Образ Марии Лебядкиной колеблется между традиционными образами русского фольклора, русской духовной культуры и образами древнего мифа, что лишний раз доказывает, в каком сложном, переплетенном виде существовал миф о Психее в творческом сознании Достоевского. В его произведениях мы наблюдаем и отголоски повести, и платоническую символику, и христианизированный миф, по которому Психея есть душа, которая, после грехопадения, ищет потерянного рая.
Роман Назиров утверждает, что писатель оригинально и свободно комбинирует в своих произведениях разные мифы, античные и современные [Назиров 1999]; в некоторых случаях, как в рассмотренном нами мифе о Психее, почти отсутствуют прямые ссылки на исходный античный миф, а на уровне текста узнаются только аллюзии, отголоски, намеки.
Все вышесказанное можно рассматривать в русле уже сложившейся в научной литературе традиции, посвященной анализу этого особого рода мифотворчества Достоевского, традиции, согласно которой рассказ о судьбе отдельного героя смыкается с представлением о судьбах целого мира, не нарушая соразмерности частного и всеобщего, индивидуально-бытового и историко-философского [Назиров 1974].
Литература
Бахтин М. Проблемы поэтики Достоевского. М., 1972.
Врангель А.Е. "Из воспоминаний о Достоевском в Сибири" // Ф.М. Достоевский в воспоминаниях современников. М., 1990: 345-368.
Достоевский Ф.М. ПСС в 30 томах.

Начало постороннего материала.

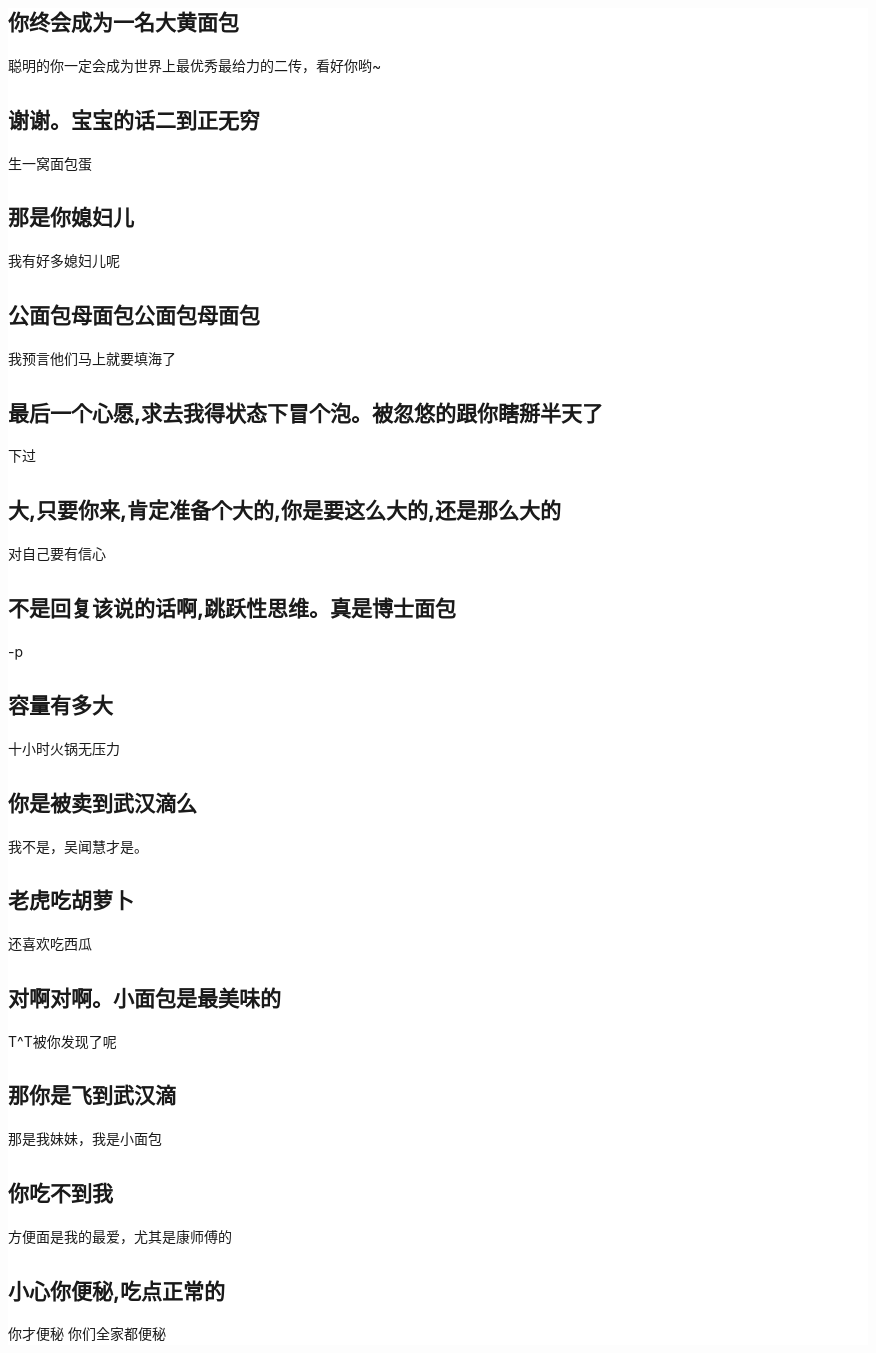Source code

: ## 你终会成为一名大黄面包
聪明的你一定会成为世界上最优秀最给力的二传，看好你哟~

## 谢谢。宝宝的话二到正无穷
生一窝面包蛋

## 那是你媳妇儿
我有好多媳妇儿呢

## 公面包母面包公面包母面包
我预言他们马上就要填海了

## 最后一个心愿,求去我得状态下冒个泡。被忽悠的跟你瞎掰半天了
下过

## 大,只要你来,肯定准备个大的,你是要这么大的,还是那么大的
对自己要有信心

## 不是回复该说的话啊,跳跃性思维。真是博士面包
-p

## 容量有多大
十小时火锅无压力

## 你是被卖到武汉滴么
我不是，吴闻慧才是。

## 老虎吃胡萝卜
还喜欢吃西瓜

## 对啊对啊。小面包是最美味的
T^T被你发现了呢

## 那你是飞到武汉滴
那是我妹妹，我是小面包

## 你吃不到我
方便面是我的最爱，尤其是康师傅的

## 小心你便秘,吃点正常的
你才便秘 你们全家都便秘
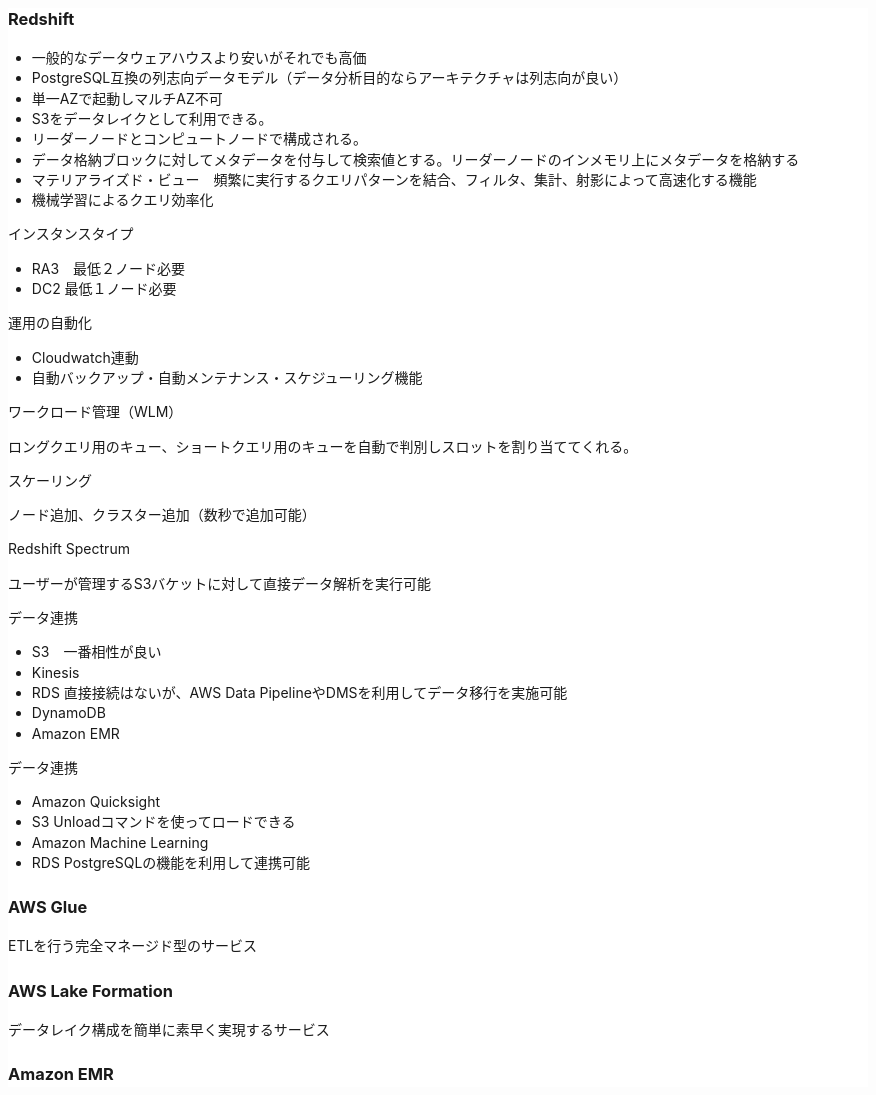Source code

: ### Redshift

- 一般的なデータウェアハウスより安いがそれでも高価
- PostgreSQL互換の列志向データモデル（データ分析目的ならアーキテクチャは列志向が良い）
- 単一AZで起動しマルチAZ不可
- S3をデータレイクとして利用できる。
- リーダーノードとコンピュートノードで構成される。
- データ格納ブロックに対してメタデータを付与して検索値とする。リーダーノードのインメモリ上にメタデータを格納する
- マテリアライズド・ビュー　頻繁に実行するクエリパターンを結合、フィルタ、集計、射影によって高速化する機能
- 機械学習によるクエリ効率化

インスタンスタイプ

- RA3　最低２ノード必要
- DC2 最低１ノード必要

運用の自動化

- Cloudwatch連動
- 自動バックアップ・自動メンテナンス・スケジューリング機能

ワークロード管理（WLM）

ロングクエリ用のキュー、ショートクエリ用のキューを自動で判別しスロットを割り当ててくれる。

スケーリング

ノード追加、クラスター追加（数秒で追加可能）

Redshift Spectrum

ユーザーが管理するS3バケットに対して直接データ解析を実行可能

データ連携

- S3　一番相性が良い
- Kinesis
- RDS 直接接続はないが、AWS Data PipelineやDMSを利用してデータ移行を実施可能
- DynamoDB
- Amazon EMR

データ連携

- Amazon Quicksight
- S3 Unloadコマンドを使ってロードできる
- Amazon Machine Learning
- RDS PostgreSQLの機能を利用して連携可能

### AWS Glue

ETLを行う完全マネージド型のサービス

### AWS Lake Formation

データレイク構成を簡単に素早く実現するサービス

### Amazon EMR
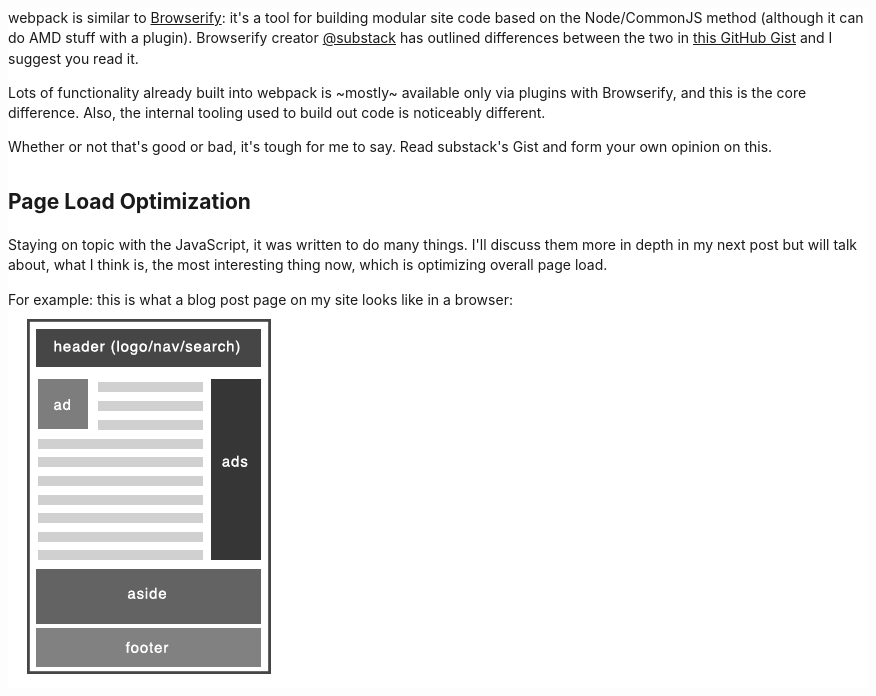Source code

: <p>
  webpack is similar to 
  <a href="http://browserify.org/">Browserify</a>: 
  it's a tool for building modular site code based on the Node/CommonJS method (although it can do AMD stuff with a plugin). Browserify creator 
  <a href="http://twitter.com/substack">@substack</a> 
  has outlined differences between the two in 
  <a href="https://gist.github.com/substack/68f8d502be42d5cd4942" alt="read 'browserify for webpack users' written by substack">this GitHub Gist</a> 
  and I suggest you read it.
</p>

<p>
  Lots of functionality already built into webpack is ~mostly~ available only via plugins with Browserify, and this is the core difference. Also, the internal tooling used to build out code is noticeably different.
</p>

<p>
  Whether or not that's good or bad, it's tough for me to say. Read substack's Gist and form your own opinion on this.
</p>

<p>
  <a name="page-load-optimization"></a>
</p>

<h2>Page Load Optimization</h2>

<p>
  Staying on topic with the JavaScript, it was written to do many things. I'll discuss them more in depth in my next post but will talk about, what I think is, the most interesting thing now, which is optimizing overall page load.
</p>

<p>
  For example: this is what a blog post page on my site looks like in a browser:
  <br/> 
  <img src="/assets/img/page-diagram-full-2015.png" title="Image of a fully loaded blog page" width="280" height="373"/>
</p>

Л., 1973.
Иванов В. Достоевский. Трагедия, миф, мистика. Эссе, статьи, переводы. Bruxelles, 1985.
Киносита Т. Понятие "красоты" в свете идей эстетики Достоевского // Достоевский. Материалы и исследования. 11. СПб., 1994: 96–101.
Кнабе Г.С. Русская Античность. М., 2000.
Назиров Р.Г. 1974 – О прототипах некоторых персонажей Достоевского // Достоевский. Материалы и исследования. 1. Л., 1974: 202-219.
Назиров Р.Г. 1999 – Специфика художественного мифотворчества Ф.М. Достоевского: Сравнительно-исторический подход // Dostoevsky Studies, 3, 1999: 87-98.
Casari Rosanna . Turgenev and the Myth of Psiche // Literary Tradition and Practice in Russian Culture. Amsterdam, 1993: 305-311.